TEXT PROVIDED
>>>>
United States Court of Appeals
For the First Circuit
No. 08-1920
PIUS AWUAH, NILTON DOS SANTOS, GERALDO CORREIA, BENECIRA
CAVALCANTE, DENISSE PINEDA, JAI PREM, ALDIVAR BRANDAO, PHILLIP
BEITZ, RICHARD BARRIENTOS, MARIAN LEWIS, STANLEY STEWART,
and all others similarly situated,
Plaintiffs, Appellees,
v.
COVERALL NORTH AMERICA, INC.,
Defendant, Appellant.
APPEAL FROM THE UNITED STATES DISTRICT COURT
FOR THE DISTRICT OF MASSACHUSETTS
[Hon. William G. Young, U.S. District Judge]
Before
Boudin, Stahl, and Howard,
Circuit Judges.
Norman M. Leon with whom Michael D. Vhay, John F. Dienelt,and
DLA Piper U.S. LLP were on brief for appellant.
Hillary Schwab with whom Shannon Liss-Riordan, Harold Lichten,
and Pyle, Rome, Lichten, Ehrenberg, & Liss-Riordan, P.C. were on
brief for appellees.
January 23, 2009
BOUDIN, Circuit Judge. The question before us is whether
a dispute over the validity of an arbitration agreement should be
decided by a court or by an arbitrator. Appellant is Coverall
North America, Inc., itself the subsidiary of still larger
enterprises. Coverall contracts to provide commercial janitorial
cleaning services to building owners or operators throughout the
United States. It "franchises" other companies or individuals to
do the actual cleaning of the premises and has more than 5,000 such
franchises in place in the United States.
The franchise agreements promise to supply the franchisee
with equipment, training, a quality control program, and billing
and collection services, as well as a set amount of initial
cleaning business per month for buildings whose owners or operators
have contracted with Coverall. In exchange, Coverall receives from
the franchisee up-front fees in the range of $12,000 to $21,500,
and additional payment for each cleaning job a franchisee performs.
<<<<
INFORMATION GIVEN
>>>>
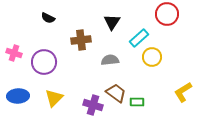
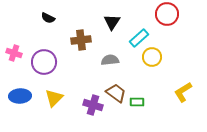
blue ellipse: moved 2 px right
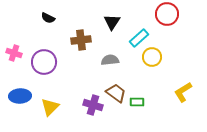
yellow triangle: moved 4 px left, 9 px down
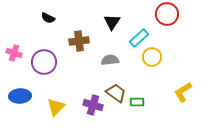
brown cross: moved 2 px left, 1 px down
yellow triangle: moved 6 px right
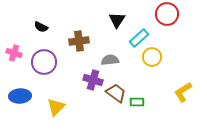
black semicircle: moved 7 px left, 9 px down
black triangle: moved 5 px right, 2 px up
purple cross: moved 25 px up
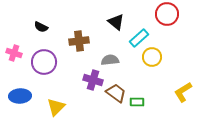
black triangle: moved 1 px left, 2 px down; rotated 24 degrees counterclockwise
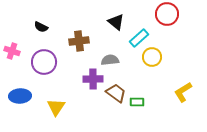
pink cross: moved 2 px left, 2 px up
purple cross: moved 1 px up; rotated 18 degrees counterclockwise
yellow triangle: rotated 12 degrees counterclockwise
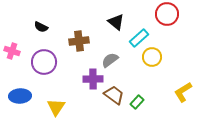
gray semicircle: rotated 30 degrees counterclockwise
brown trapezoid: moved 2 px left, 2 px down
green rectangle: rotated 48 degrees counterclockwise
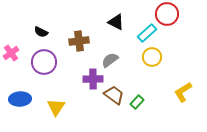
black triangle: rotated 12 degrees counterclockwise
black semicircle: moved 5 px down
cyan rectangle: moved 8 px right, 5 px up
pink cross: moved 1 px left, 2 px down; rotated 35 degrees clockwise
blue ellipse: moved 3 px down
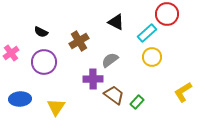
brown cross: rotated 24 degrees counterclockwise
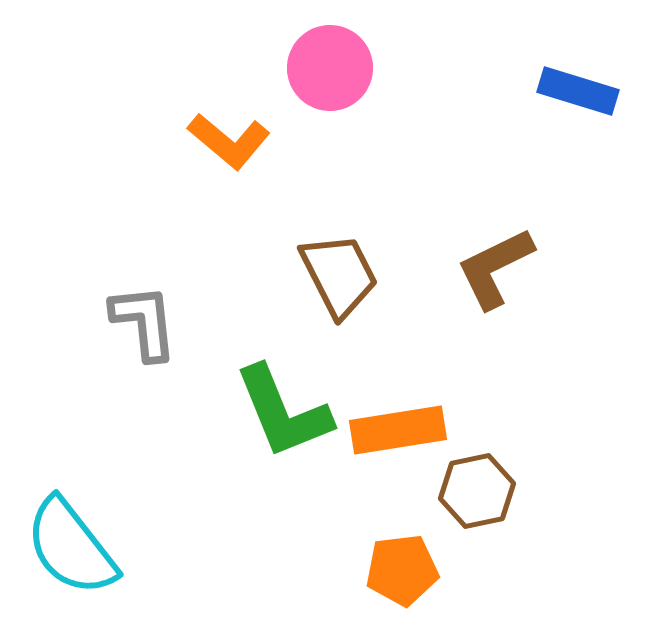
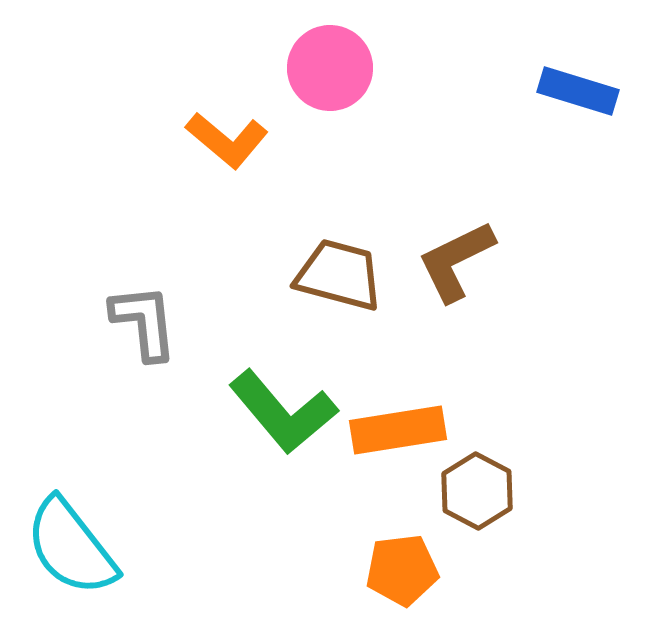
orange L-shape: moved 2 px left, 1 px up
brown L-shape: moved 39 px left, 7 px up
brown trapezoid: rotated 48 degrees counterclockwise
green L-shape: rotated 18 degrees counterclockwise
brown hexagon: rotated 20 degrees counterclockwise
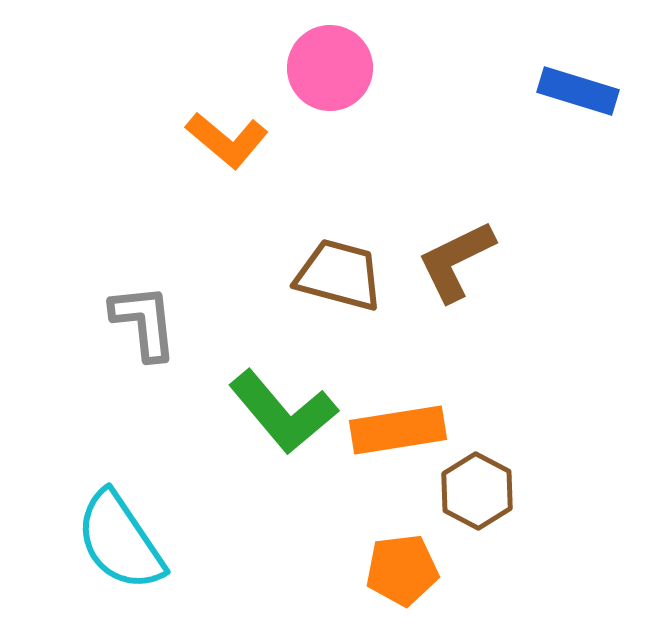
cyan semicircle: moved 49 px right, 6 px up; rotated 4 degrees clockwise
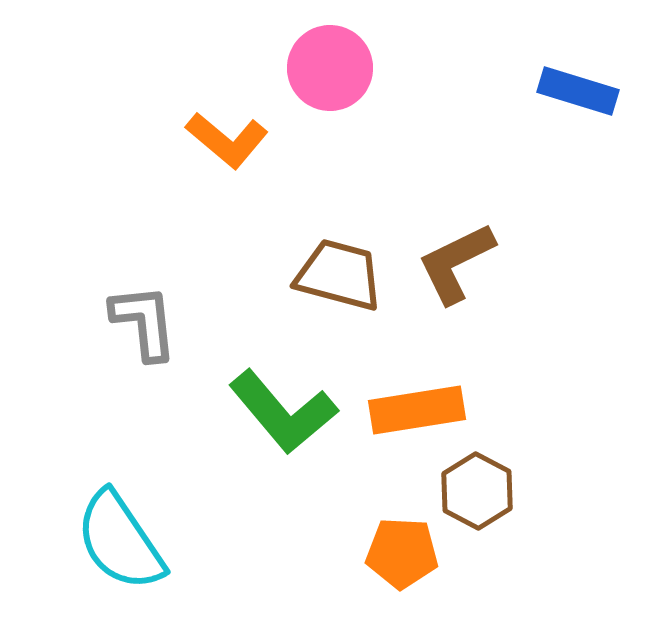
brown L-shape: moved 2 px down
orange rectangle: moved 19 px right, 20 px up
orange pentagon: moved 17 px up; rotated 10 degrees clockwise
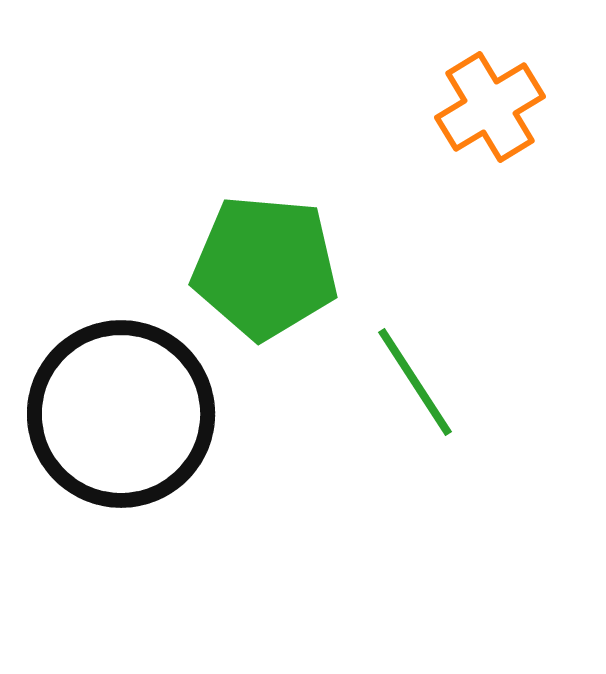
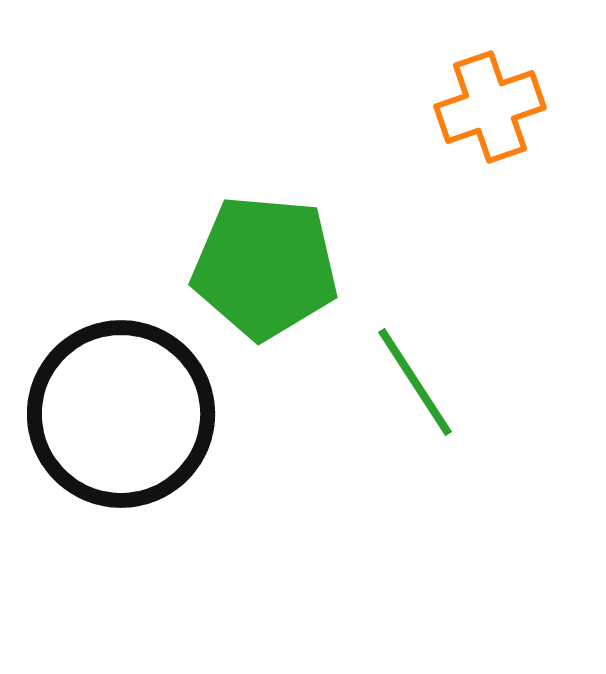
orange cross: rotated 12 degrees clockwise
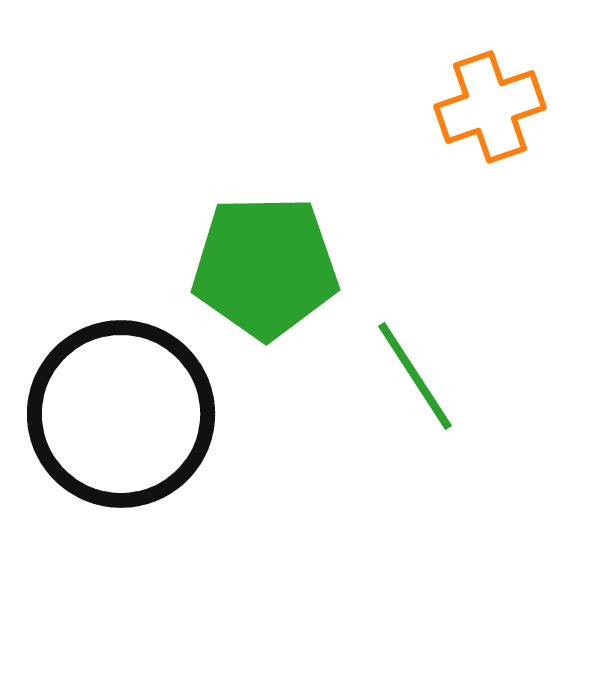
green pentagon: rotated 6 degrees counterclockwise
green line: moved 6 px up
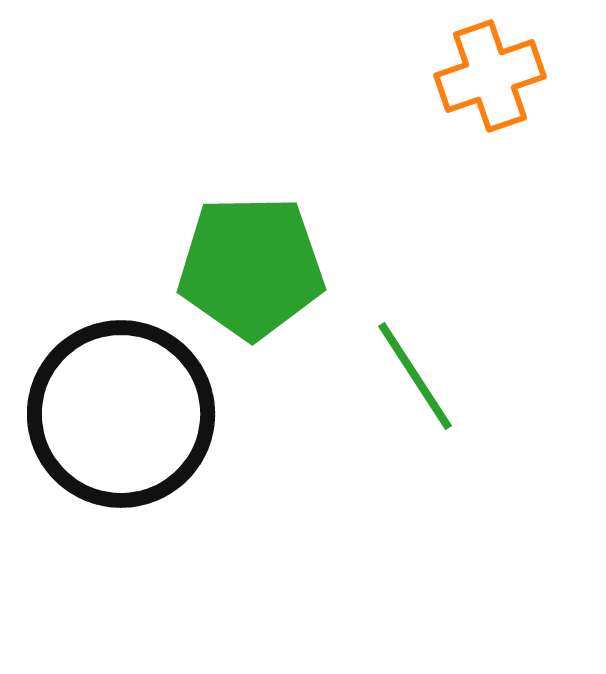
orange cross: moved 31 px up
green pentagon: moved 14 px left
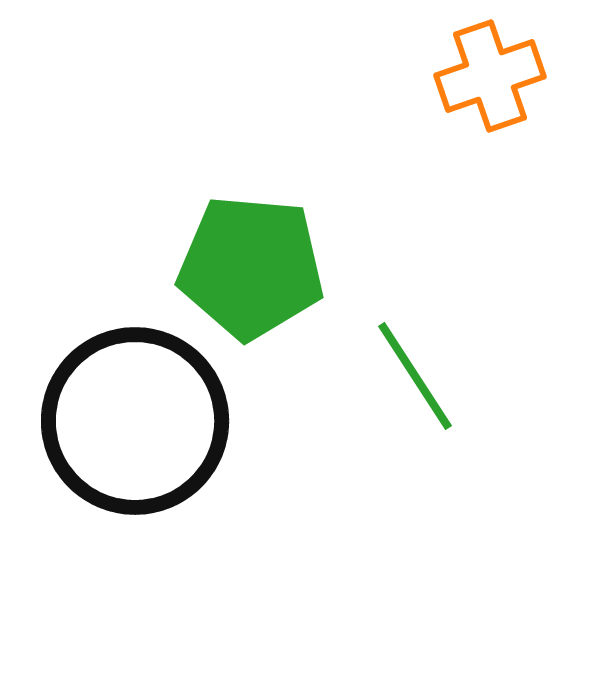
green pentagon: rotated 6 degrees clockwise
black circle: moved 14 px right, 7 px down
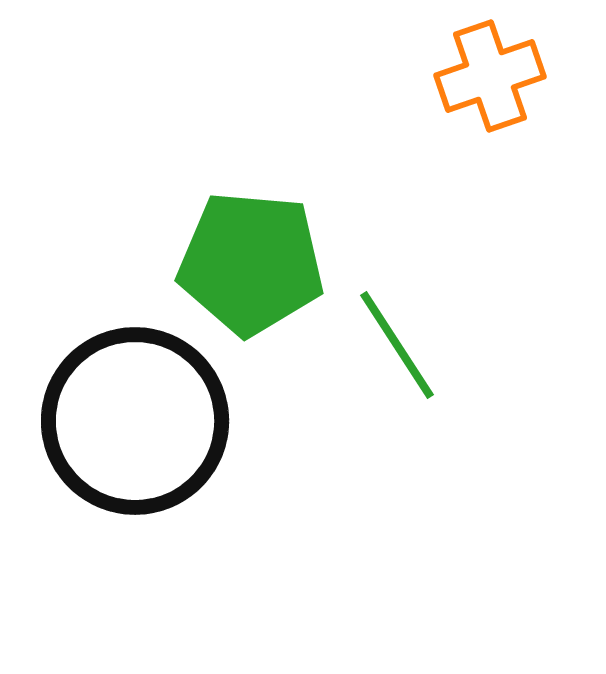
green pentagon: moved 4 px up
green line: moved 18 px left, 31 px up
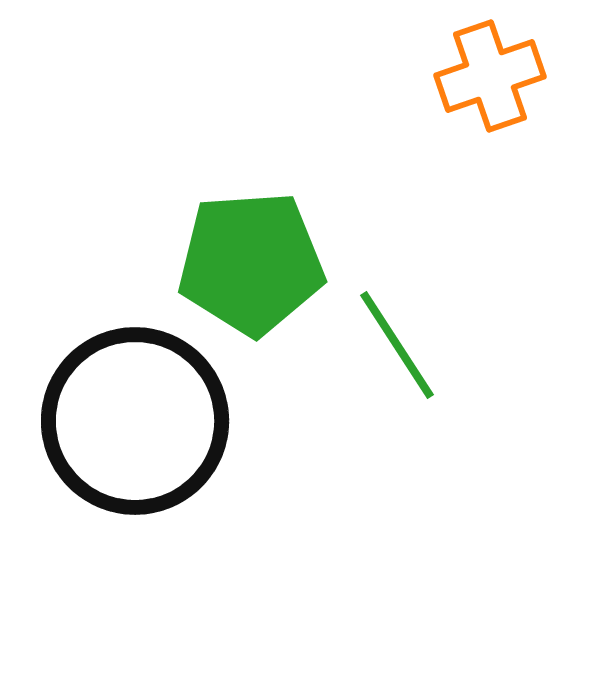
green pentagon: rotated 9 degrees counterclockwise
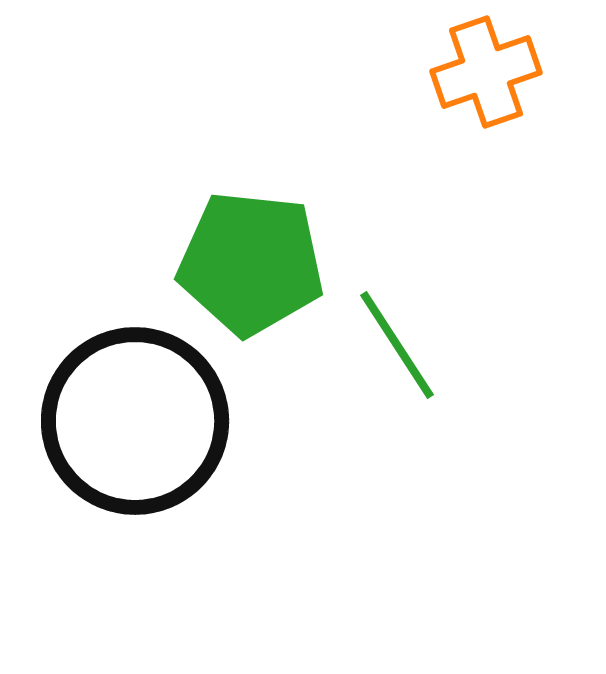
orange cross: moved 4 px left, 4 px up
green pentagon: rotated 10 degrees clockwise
<<<<
WHAT YOU WILL DO
**A.** From the court opinion, set down word for word the passage starting with "Hillary Schwab with" and going on through "the United States.".
**B.** According to the court opinion, what range of up-front fees does Coverall receive from a franchisee?
**C.** List everything the court opinion says the franchise agreements promise to supply the franchisee.
The data isn't needed for any of this.

ANSWERS TO EACH TASK
**A.**
Hillary Schwab with whom Shannon Liss-Riordan, Harold Lichten,
and Pyle, Rome, Lichten, Ehrenberg, & Liss-Riordan, P.C. were on
brief for appellees.
January 23, 2009
BOUDIN, Circuit Judge. The question before us is whether
a dispute over the validity of an arbitration agreement should be
decided by a court or by an arbitrator. Appellant is Coverall
North America, Inc., itself the subsidiary of still larger
enterprises. Coverall contracts to provide commercial janitorial
cleaning services to building owners or operators throughout the
United States. It "franchises" other companies or individuals to
do the actual cleaning of the premises and has more than 5,000 such
franchises in place in the United States.

**B.** $12,000 to $21,500

**C.**
- Equipment
- Training
- A quality control program
- Billing and collection services
- A set amount of initial cleaning business per month for buildings whose owners or operators have contracted with Coverall